6. Consider the Impact on Credit Reporting

  • Even if you pay off your Chapter 13 early, the bankruptcy will still remain on your credit report for up to seven years from the filing date, rather than being removed sooner.
  • While paying off early may have some positive impact on creditworthiness, it won’t erase the bankruptcy from your credit history right away.

7. File a Request for Discharge After Early Payoff

  • Once all debts required by the court have been paid, you can file a request for a discharge of your Chapter 13.
  • The court will review your case to ensure all conditions are met before issuing a final discharge.

Potential Benefits and Drawbacks of Early Payoff

  • Benefits: Eliminates monthly payments, may improve debt-to-income ratio, and could give you more control over your finances.
  • Drawbacks: Early payoff can be costly if full payment of unsecured debts is required, and the bankruptcy remains on your credit report for the same period as if you had completed the full plan term.

In most cases, it’s best to consult your attorney to fully understand the pros and cons of paying off your Chapter 13 plan early.
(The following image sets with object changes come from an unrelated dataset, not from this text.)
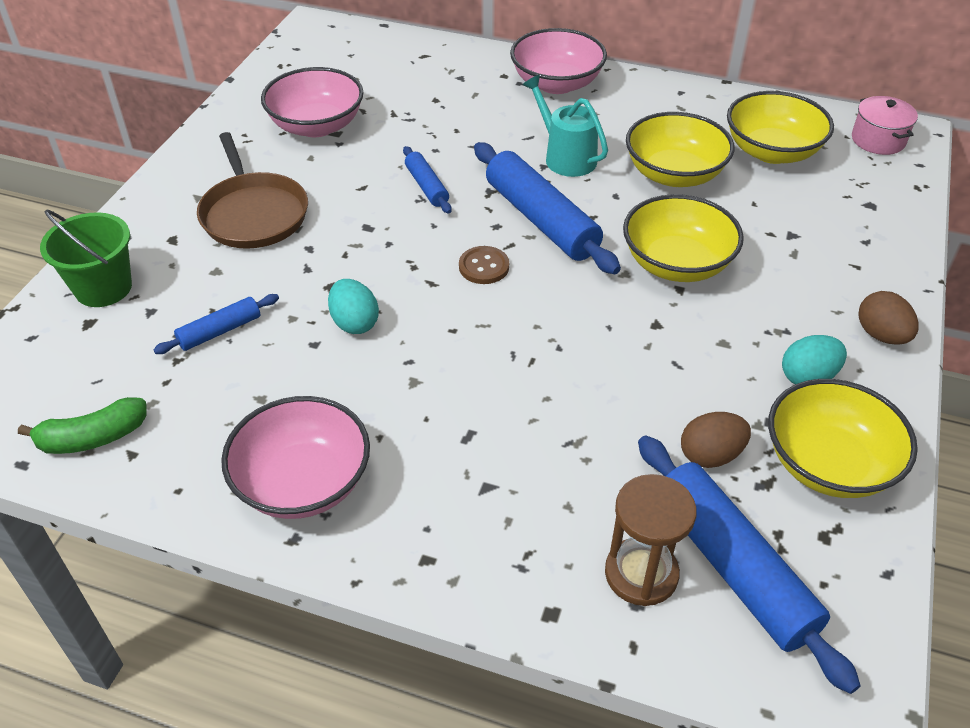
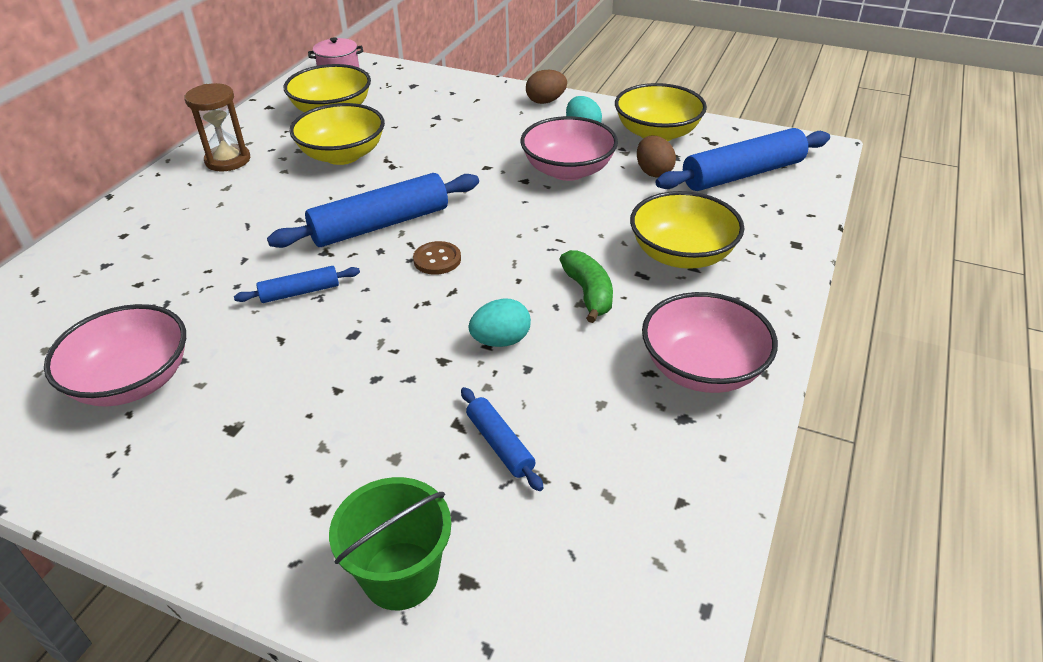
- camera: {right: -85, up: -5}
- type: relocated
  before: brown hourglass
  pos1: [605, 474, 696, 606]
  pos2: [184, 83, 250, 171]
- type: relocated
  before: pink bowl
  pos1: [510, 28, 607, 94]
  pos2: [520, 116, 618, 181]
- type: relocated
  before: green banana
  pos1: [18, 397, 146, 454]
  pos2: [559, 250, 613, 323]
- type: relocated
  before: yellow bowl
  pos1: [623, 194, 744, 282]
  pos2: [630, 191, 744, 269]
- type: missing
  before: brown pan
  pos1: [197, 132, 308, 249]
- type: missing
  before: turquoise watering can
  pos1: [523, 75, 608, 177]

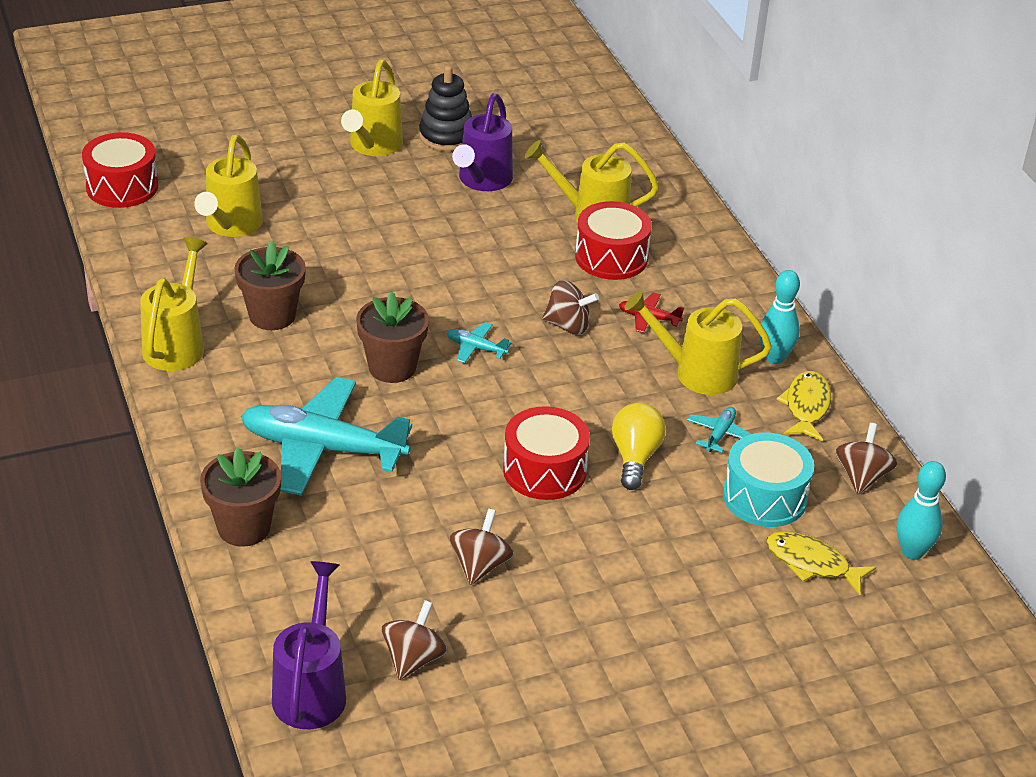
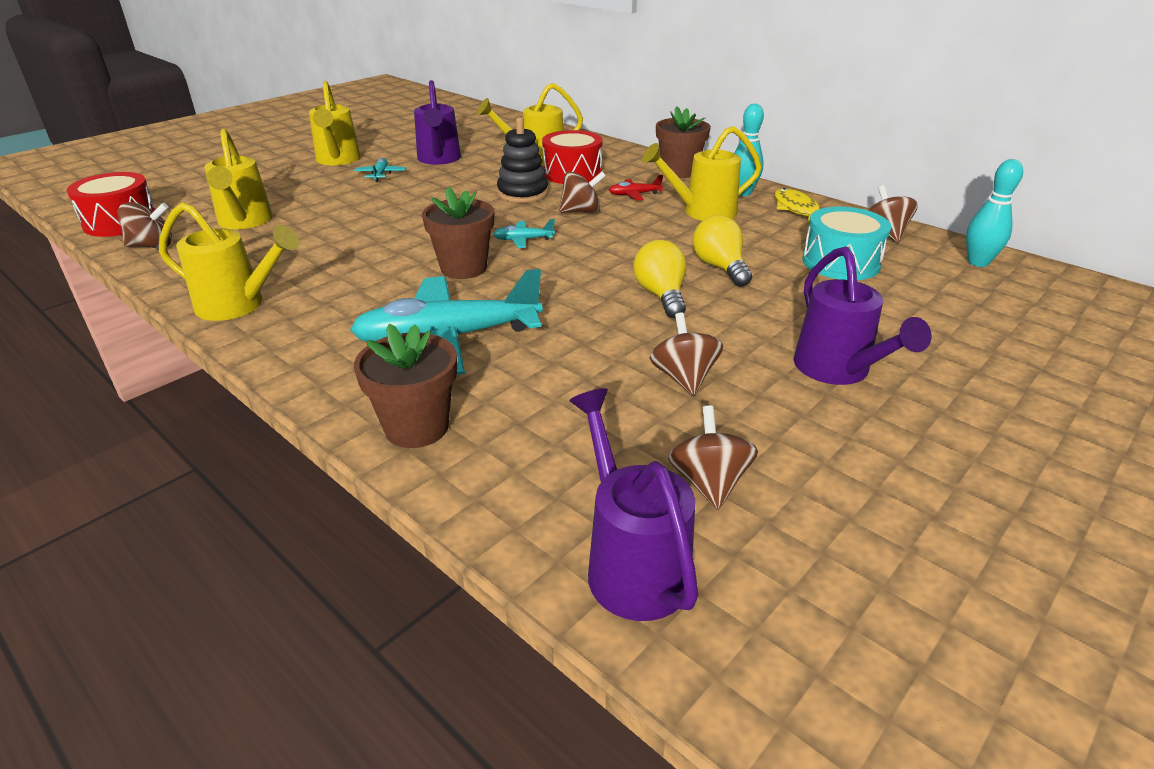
- camera: {right: -25, up: -5}
- type: appeared
  after: brown spinning top
  pos2: [118, 202, 172, 248]
- type: spun
  before: yellow watering can
  pos1: [140, 237, 208, 371]
  pos2: [159, 202, 300, 321]
  turn: 120
- type: relocated
  before: turquoise plane
  pos1: [687, 407, 751, 453]
  pos2: [354, 158, 406, 182]
- type: relocated
  before: black stacking toy
  pos1: [419, 66, 472, 151]
  pos2: [497, 117, 548, 203]
- type: exchanged
  before: red drum
  after: yellow light bulb
  pos1: [503, 406, 590, 500]
  pos2: [633, 240, 687, 318]
- type: relocated
  before: brown flower pot
  pos1: [234, 241, 306, 330]
  pos2: [656, 106, 711, 178]
- type: appeared
  after: purple watering can
  pos2: [794, 246, 932, 385]
- type: missing
  before: yellow fish
  pos1: [766, 531, 876, 595]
They can advise you on the best way to proceed and help you navigate the legal requirements.

Can You Change A Chapter 13 Plan Length?

Yes, you can request to modify the length of your Chapter 13 plan, either to shorten or extend it. Here’s how this works and what you need to consider:

1. Requesting a Plan Extension

  • If you’re struggling to keep up with your payments, you may be able to extend your plan up to the maximum five years (60 months), regardless of your original plan length.
  • Extending the plan can reduce monthly payments, making it easier to stay current.
  • A motion must be filed with the court, and you’ll need to show good cause, such as a reduction in income, unexpected expenses, or other financial hardship.

2. Requesting a Plan Shortening

  • To shorten your plan, you must typically be able to pay all priority and secured debts in full, and possibly all unsecured debts as well.
  • Shortening the plan may require court approval, especially if it changes the amount that creditors receive.
  • Courts sometimes approve a shortened plan if you’ve received a financial windfall, like a tax refund, inheritance, or settlement, that allows you to pay off your debts more quickly.
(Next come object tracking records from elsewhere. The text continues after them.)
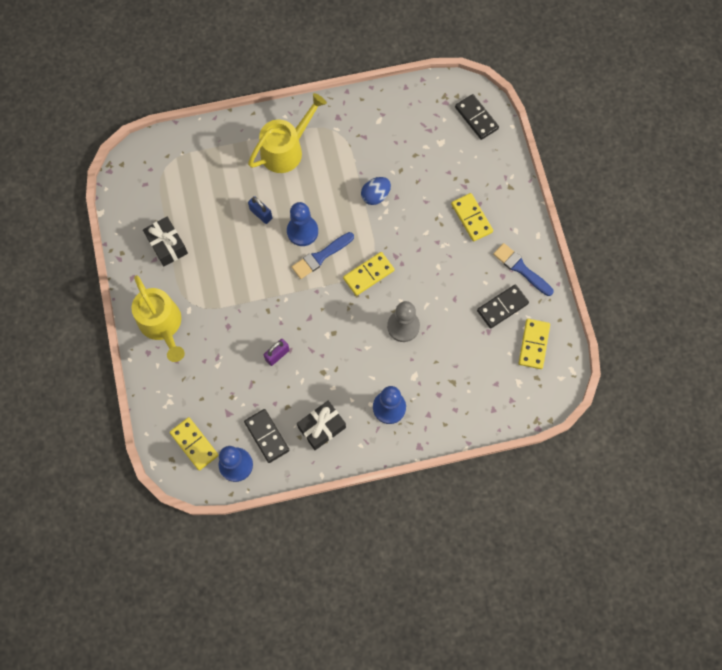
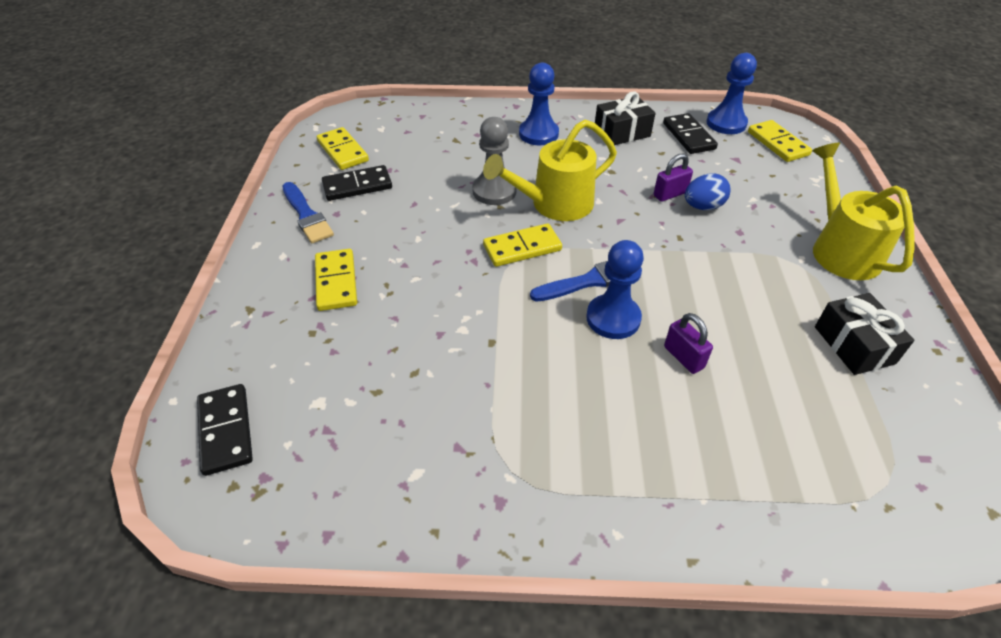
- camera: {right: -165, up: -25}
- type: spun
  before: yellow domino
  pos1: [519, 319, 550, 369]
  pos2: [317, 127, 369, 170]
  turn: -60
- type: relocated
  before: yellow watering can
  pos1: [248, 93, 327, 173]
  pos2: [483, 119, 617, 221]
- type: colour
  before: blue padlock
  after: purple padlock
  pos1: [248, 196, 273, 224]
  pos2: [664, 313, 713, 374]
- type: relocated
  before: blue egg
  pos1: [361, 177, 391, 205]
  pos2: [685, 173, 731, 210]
3. Filing a Motion to Modify the Plan

  • Modifying your plan requires filing a motion with the bankruptcy court, typically with help from your attorney.
  • In the motion, you’ll explain the reason for the requested modification and provide documentation to support it (e.g., income reduction for an extension, new funds for a payoff or shortening).
  • The court will hold a hearing to review the modification request, and creditors may object if they believe the change affects their recovery.

4. Considering the Impact on Discharge and Creditors

  • Shortening the plan may mean you’ll have to pay unsecured creditors a higher percentage (or the full amount) than originally planned.
  • Extending the plan won’t affect your discharge eligibility but may impact the overall amount of interest paid on secured debts included in the plan.
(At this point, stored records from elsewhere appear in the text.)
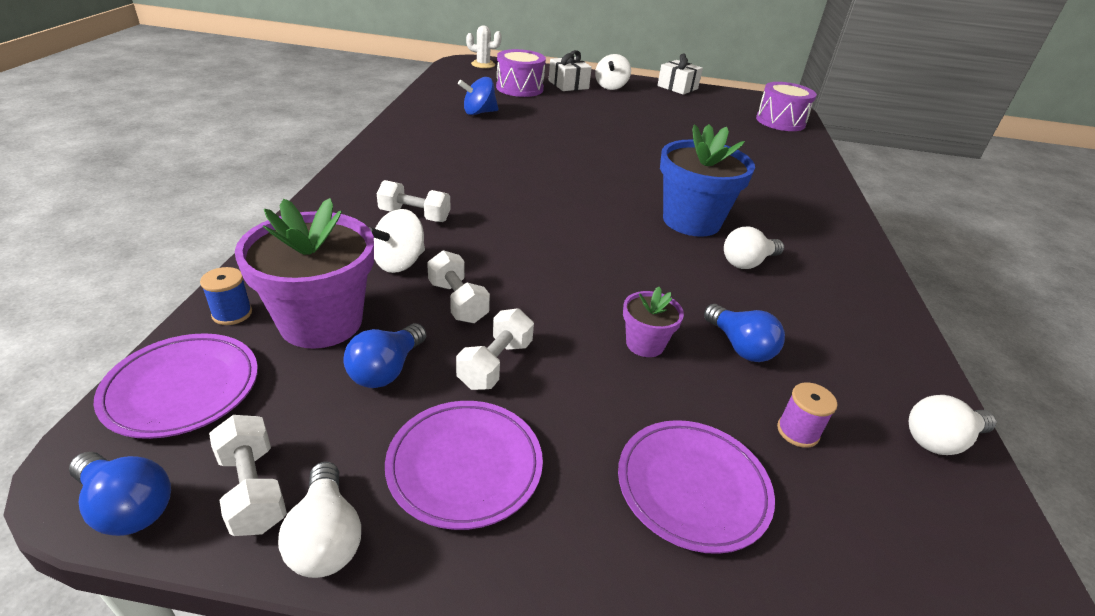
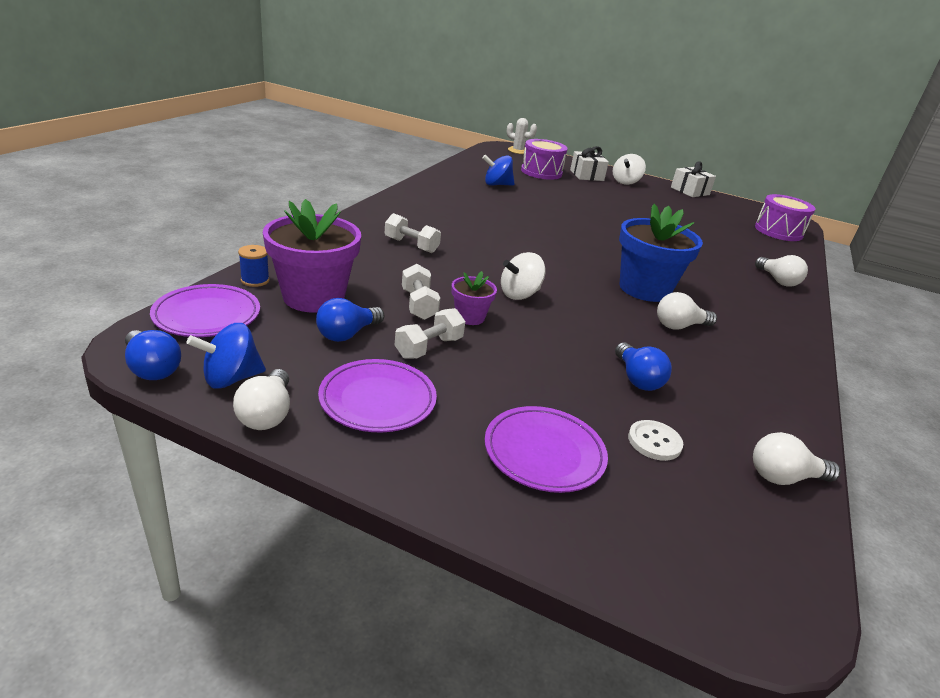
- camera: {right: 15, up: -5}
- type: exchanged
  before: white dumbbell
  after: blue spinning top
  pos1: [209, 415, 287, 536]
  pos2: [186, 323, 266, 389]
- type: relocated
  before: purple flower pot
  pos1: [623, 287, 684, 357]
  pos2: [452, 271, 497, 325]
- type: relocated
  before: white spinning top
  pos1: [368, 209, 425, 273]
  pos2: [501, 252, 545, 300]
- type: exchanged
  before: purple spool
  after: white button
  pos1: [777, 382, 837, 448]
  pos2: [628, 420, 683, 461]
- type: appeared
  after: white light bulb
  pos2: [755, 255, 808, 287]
5. Hardship Discharge (If Plan Cannot Be Completed)

  • If you’re unable to continue the plan due to serious hardship (like permanent disability or job loss), you might qualify for a hardship discharge. This allows you to end the plan early and receive a discharge without paying in full, though it’s granted only in extreme cases.
  • The hardship discharge requires court approval and is typically reserved for situations where the inability to continue payments is beyond your control.

Modifying your Chapter 13 plan length can help you manage financial challenges or take advantage of a better financial position. Working closely with your bankruptcy attorney can help ensure the modification request meets court requirements and aligns with your long-term financial goals.